▶ [ACTIVITY 1]: In the white roses essay, what did the writer hand out to coworkers to celebrate the first year of remission?
▶ [ACTIVITY 2]: Write out everything in the white roses essay from "As an executive, I" down to "would be receiving.".

▶ [PASSAGE]:

Life and White Roses: Celebrating Twelve Years of Remission
When I first googled the symbolic meaning of white roses many years ago, the words on the screen made me love them even more. White roses are not only absolutely breathtaking, they also symbolize so many of the feelings that I’ve embraced since I was diagnosed with cancer: Reverence, Humility, and Hope.
I chose to celebrate my first year of remission from cancer in July of 2009 by walking around my company’s office suites and handing out five dozen, long-stemmed, perfect white roses. As I handed the roses to my coworkers (male and female), I simply stated that I was “celebrating the first year of my new life.”
As an executive, I guess some people would say that it is not wise to share weaknesses with those one works with, especially those under one’s supervision, but I disagree. I don’t share everything with my coworkers, but celebrating life just seemed...natural.
The next year found me again at the Florist, picking up my standing order for five dozen white roses. This time, when I handed them out at work, several of my coworkers simply smiled, hugged me, and said, “Good to have you around for another year.” By my third anniversary, I found that several of them had vases on their desks, in anticipation of the white rose that they knew they would be receiving.
I moved from Jackson in 2012 to start a new life in my hometown of St. Martin, Mississippi. Leaving a job that I had worked so hard to obtain was not an easy decision, but it was necessary for me to return home. I simply couldn’t be an effective compliance director if I lived three hours away from the corporate offices in Jackson. My mom and dad were in their 70’s, and I wanted this time with them, and to reconnect with my family and friends at home.
A few months after I moved home, my aunt, Ginger invited me to a women’s business expo. Sitting in the auditorium, I listened as the second speaker of the day asked the audience members what would be our own “personal logo?”
I thought about her question as I stared at the handout she’d provided for us. The square where we were to draw our logo waited for me to fill it with a compelling and strong personal statement. But how do you create a logo for a life that has been filled with so many amazing experiences, from Mississippi to Texas to Europe and back again? I thought about drawing a cross sitting on a law book with a stethoscope draped across it, but it just didn’t seem to fit the life-changing decisions I had made over those last four years.

▶ [INFORMATION SUPPLIED]:

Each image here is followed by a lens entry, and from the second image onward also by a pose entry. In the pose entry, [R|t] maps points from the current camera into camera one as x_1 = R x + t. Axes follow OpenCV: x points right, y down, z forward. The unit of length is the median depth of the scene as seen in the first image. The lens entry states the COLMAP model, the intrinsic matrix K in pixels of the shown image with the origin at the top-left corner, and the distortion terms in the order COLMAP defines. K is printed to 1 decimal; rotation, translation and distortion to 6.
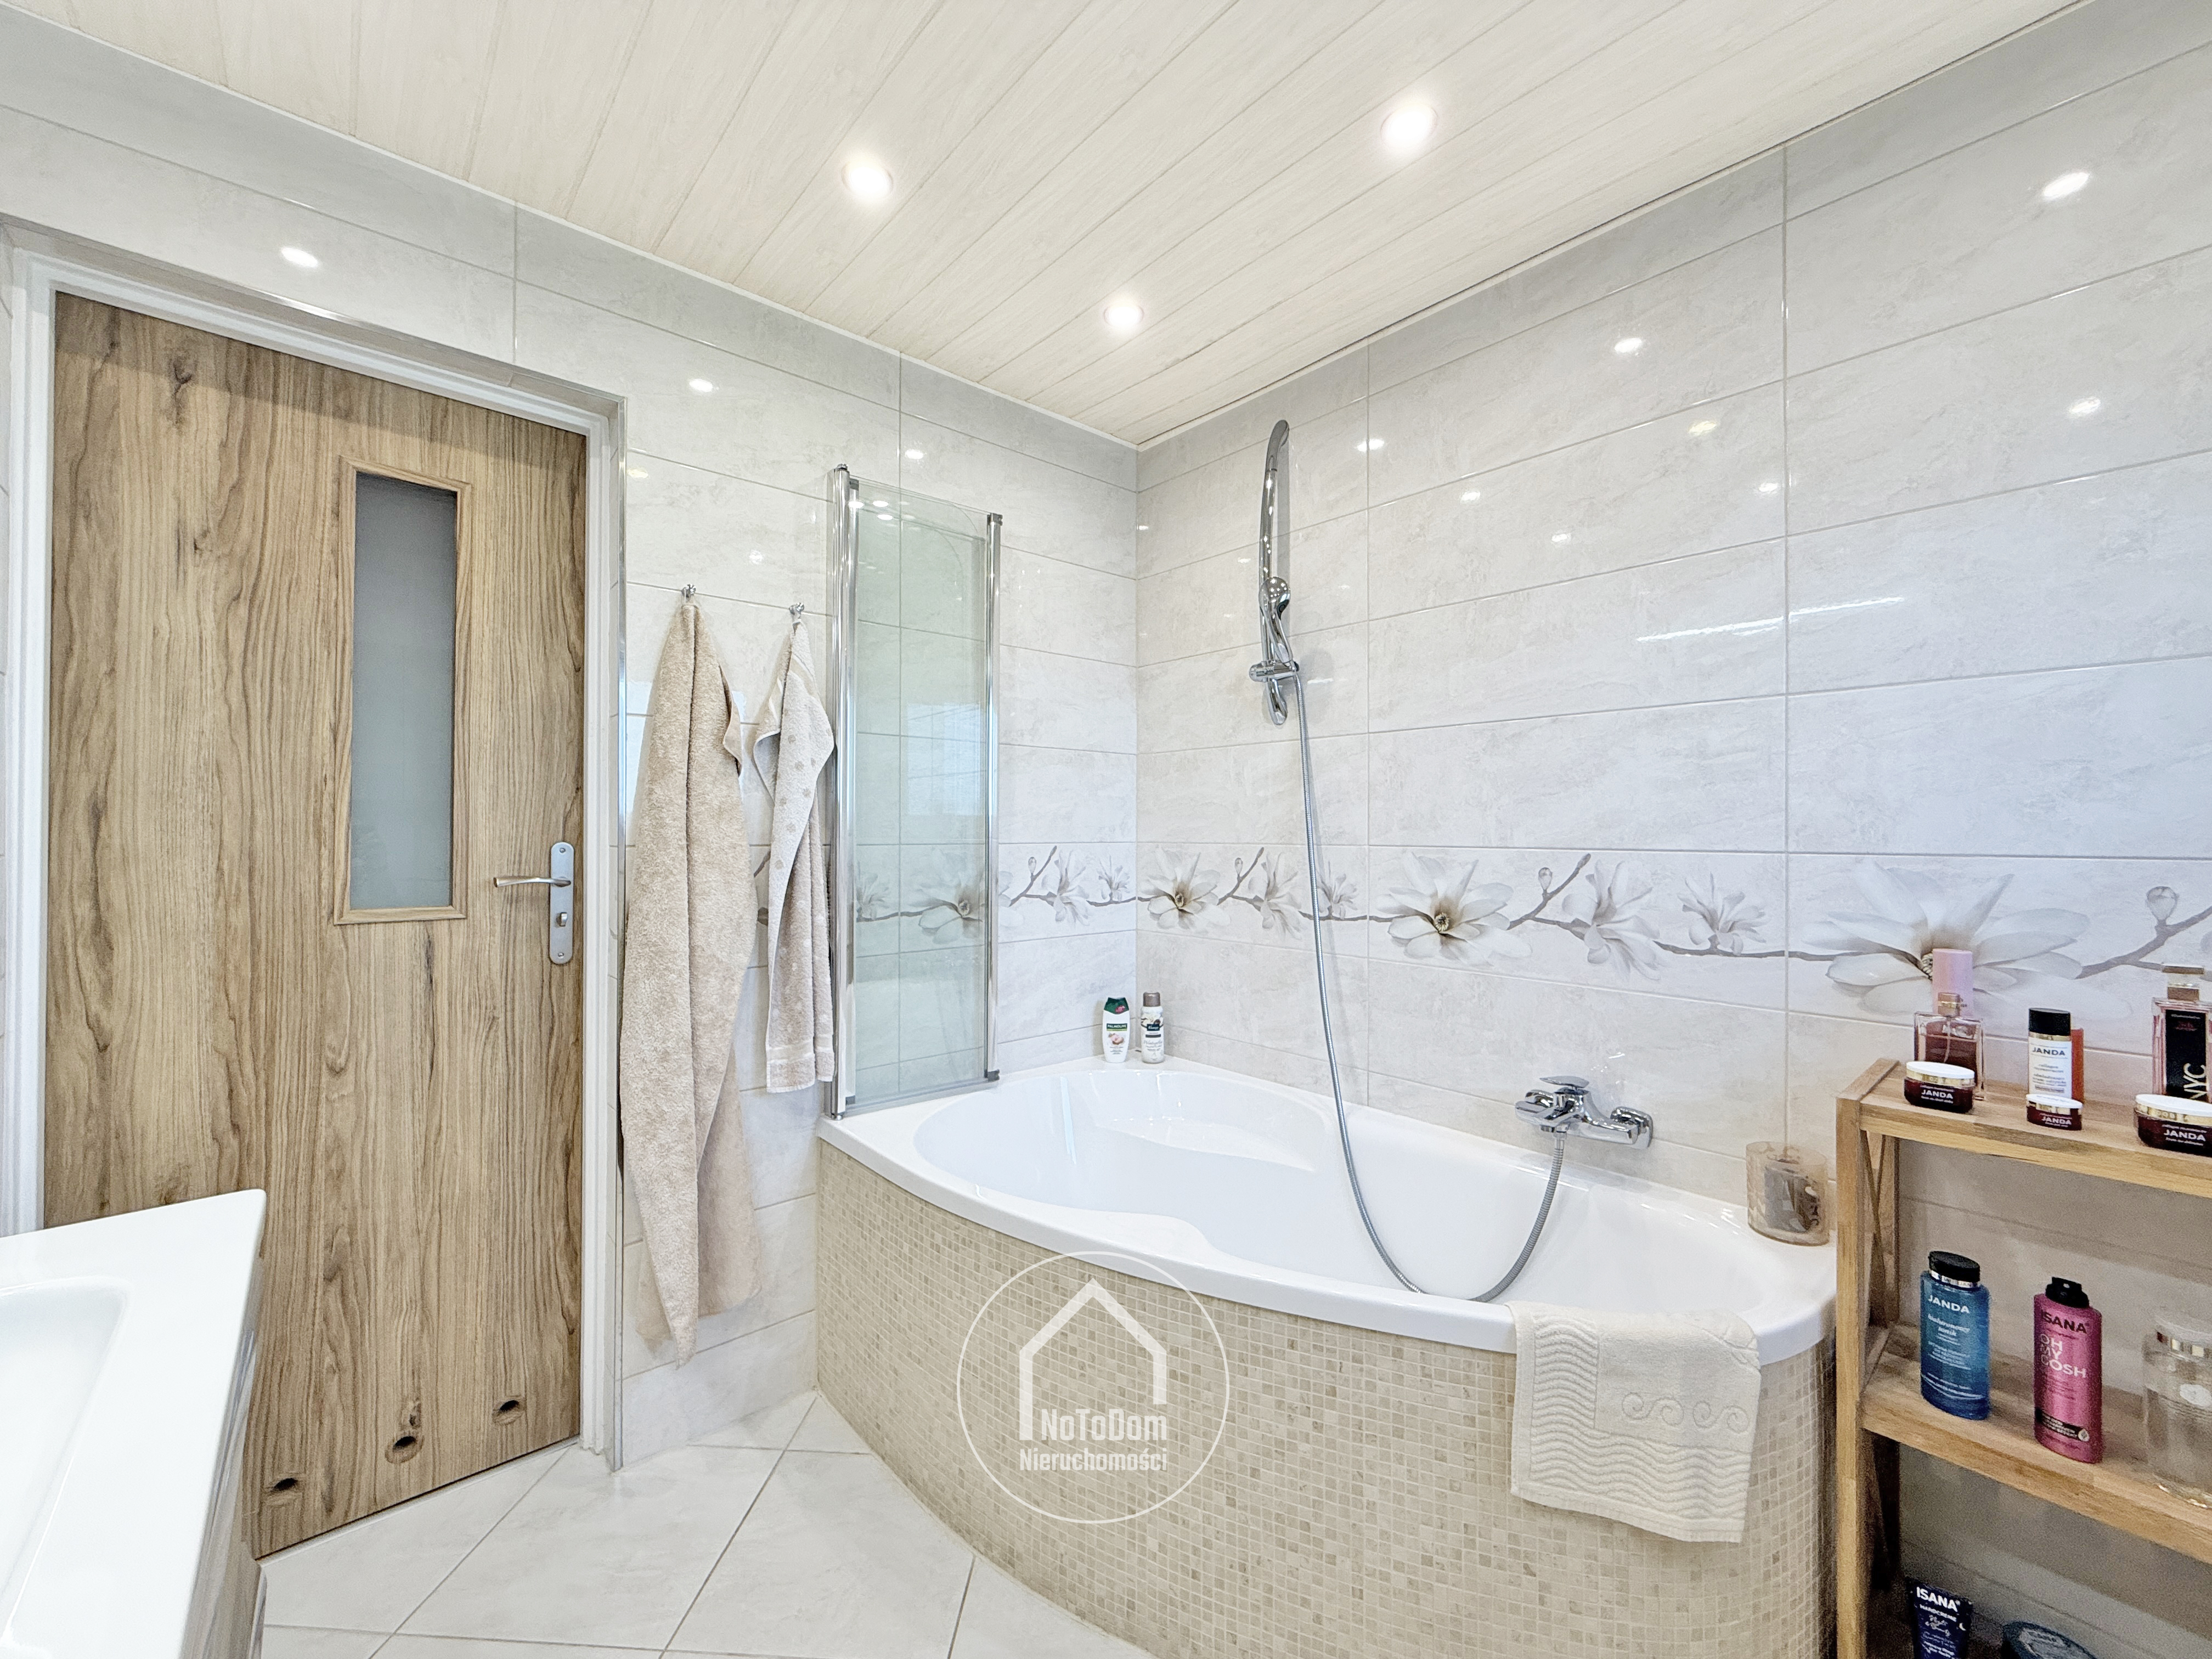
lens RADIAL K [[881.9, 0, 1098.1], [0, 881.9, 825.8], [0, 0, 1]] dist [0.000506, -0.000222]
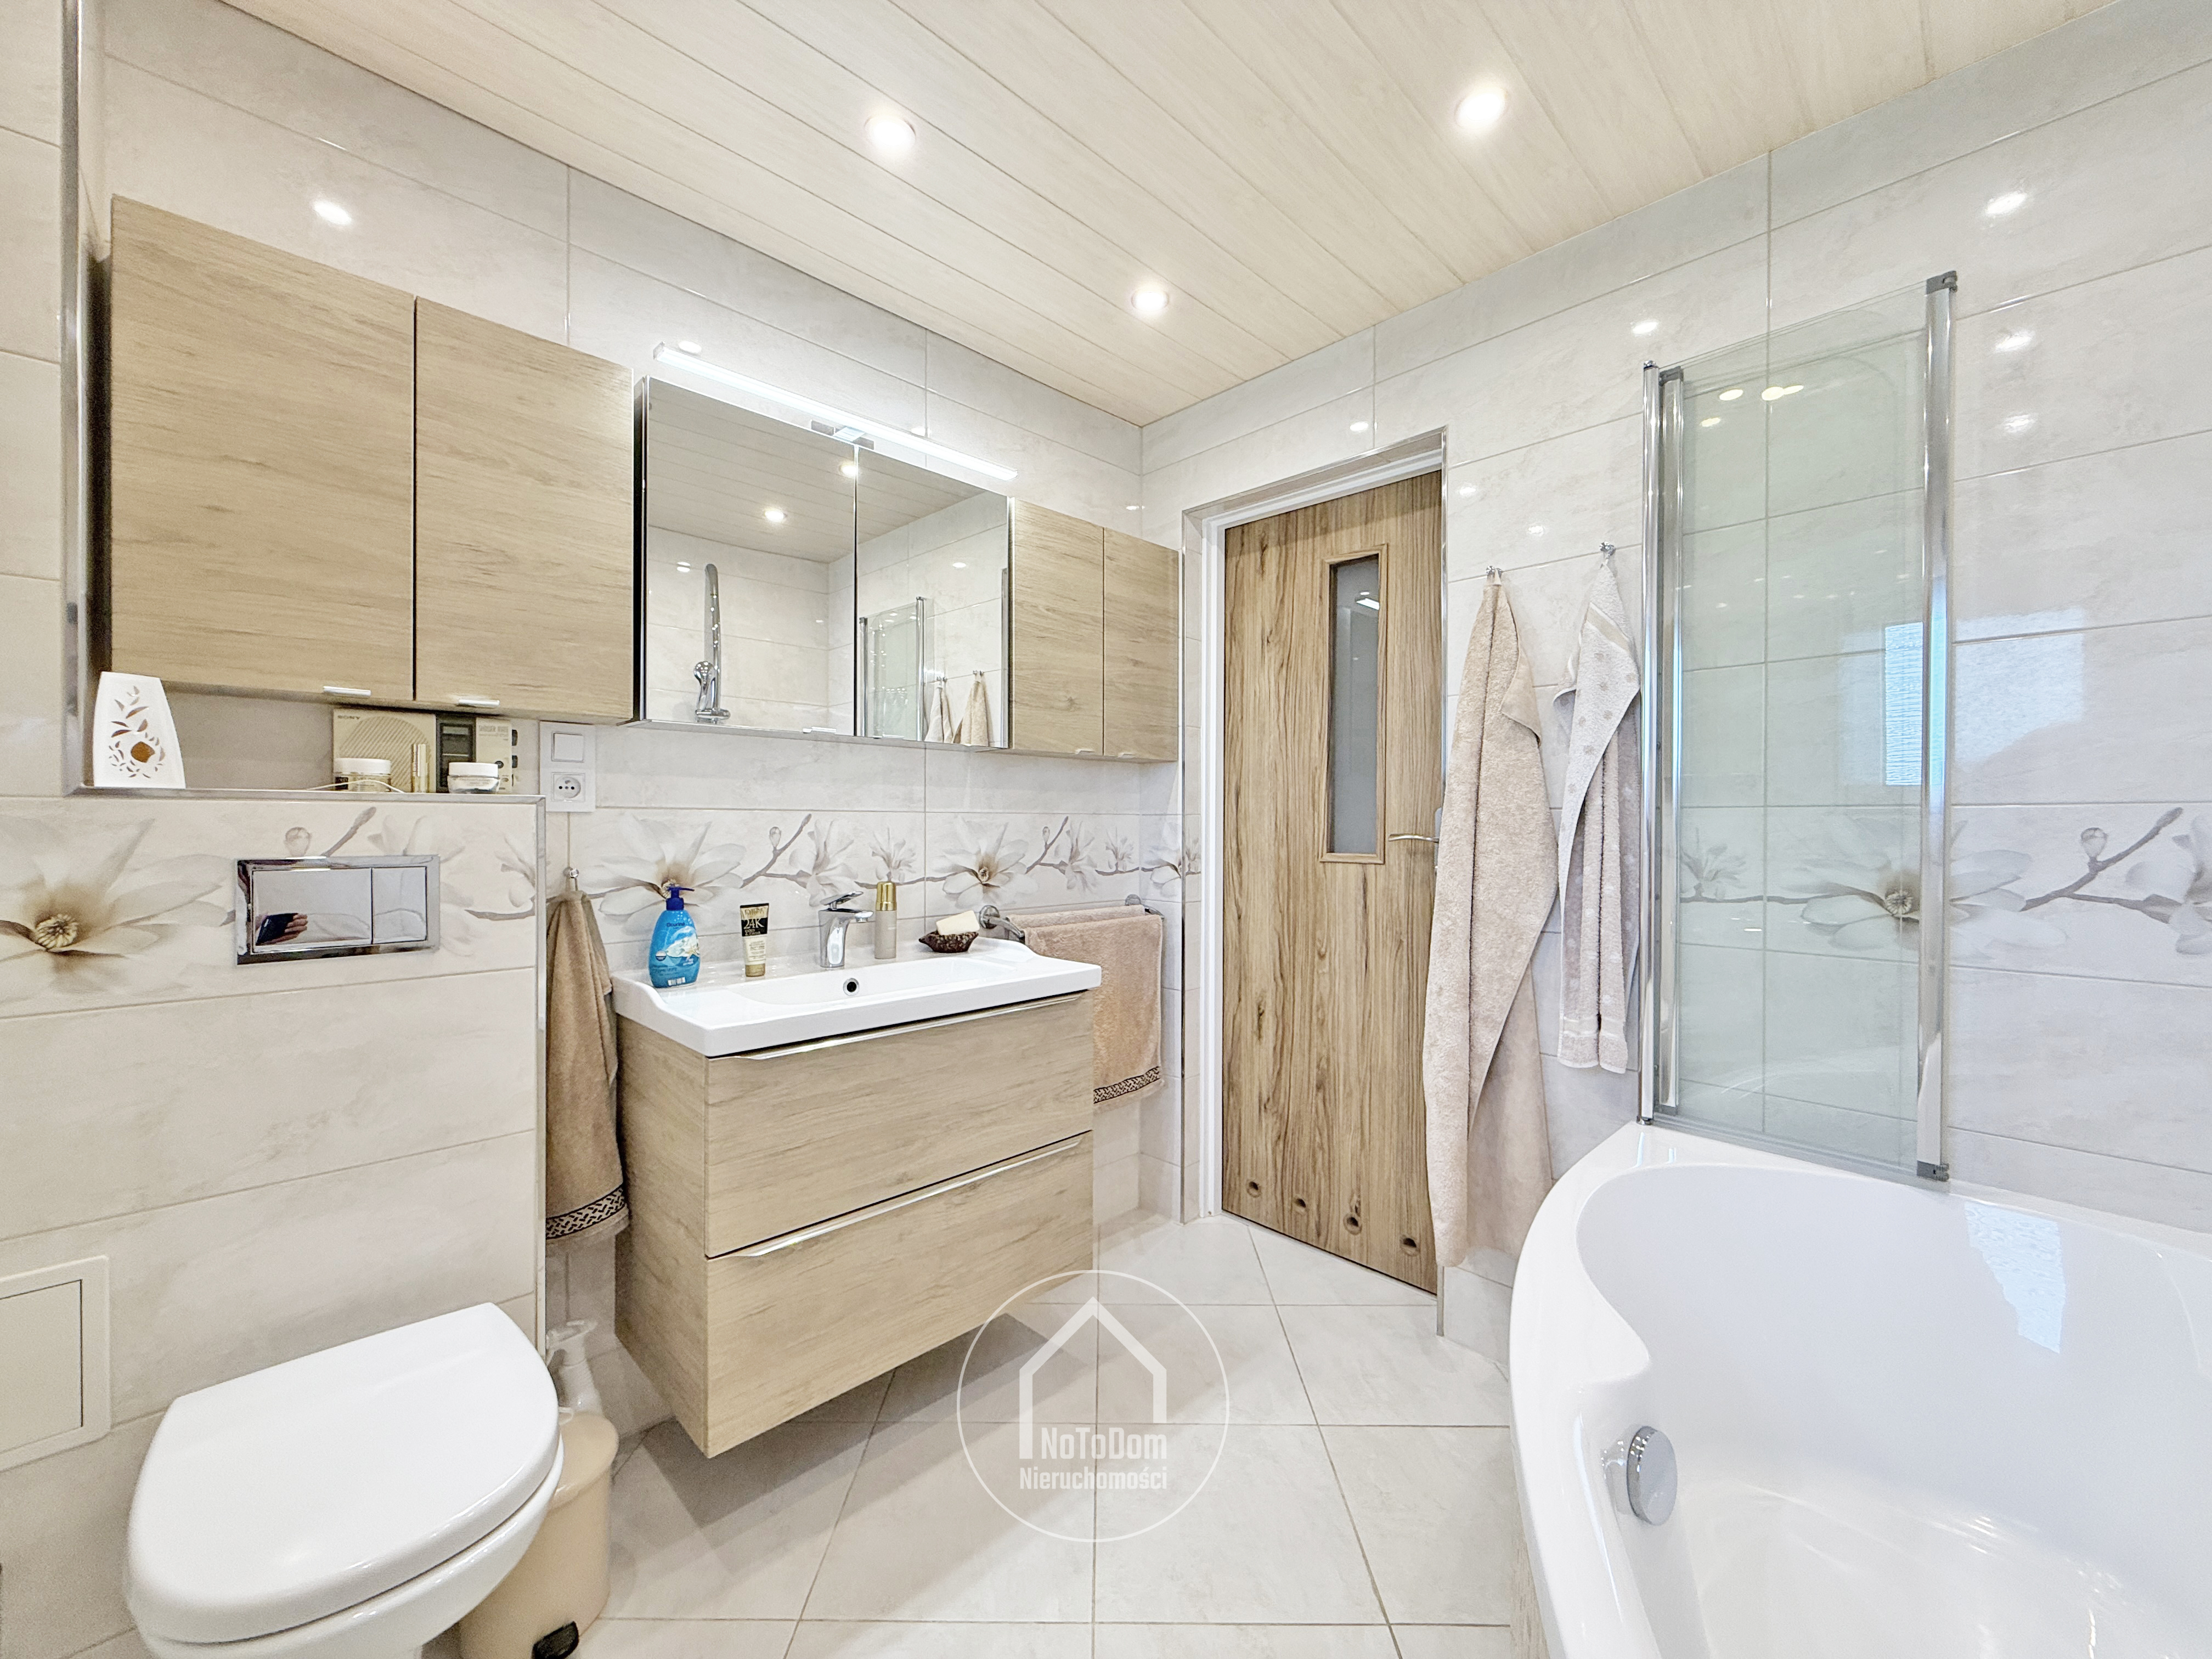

▶ [EXERCISE OUTPUT 1]: Five dozen long-stemmed white roses.

▶ [EXERCISE OUTPUT 2]:
As an executive, I guess some people would say that it is not wise to share weaknesses with those one works with, especially those under one’s supervision, but I disagree. I don’t share everything with my coworkers, but celebrating life just seemed...natural.
The next year found me again at the Florist, picking up my standing order for five dozen white roses. This time, when I handed them out at work, several of my coworkers simply smiled, hugged me, and said, “Good to have you around for another year.” By my third anniversary, I found that several of them had vases on their desks, in anticipation of the white rose that they knew they would be receiving.